*** Block opens ***

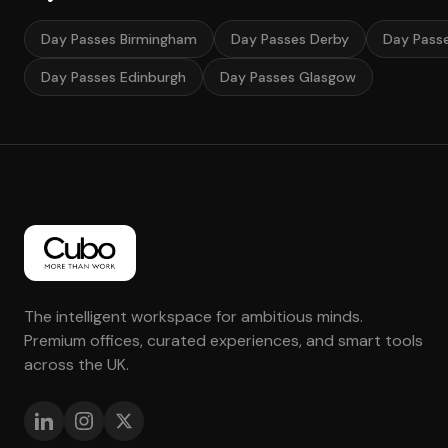
Day Passes Birmingham
Day Passes Derby
Day Pass
Day Passes Edinburgh
Day Passes Glasgow
The intelligent workspace for ambitious minds.
Premium offices, curated experiences, and smart tools
across the UK.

*** Block closes ***

* _PROMPT_: Convert the text lines in every item above into a JSON list of strings, one string per line, with blank lines skipped and the pictures left out.

* _ANSWER TO THE EXERCISE_:
[
  "Day Passes Birmingham",
  "Day Passes Derby",
  "Day Pass",
  "Day Passes Edinburgh",
  "Day Passes Glasgow",
  "The intelligent workspace for ambitious minds.",
  "Premium offices, curated experiences, and smart tools",
  "across the UK."
]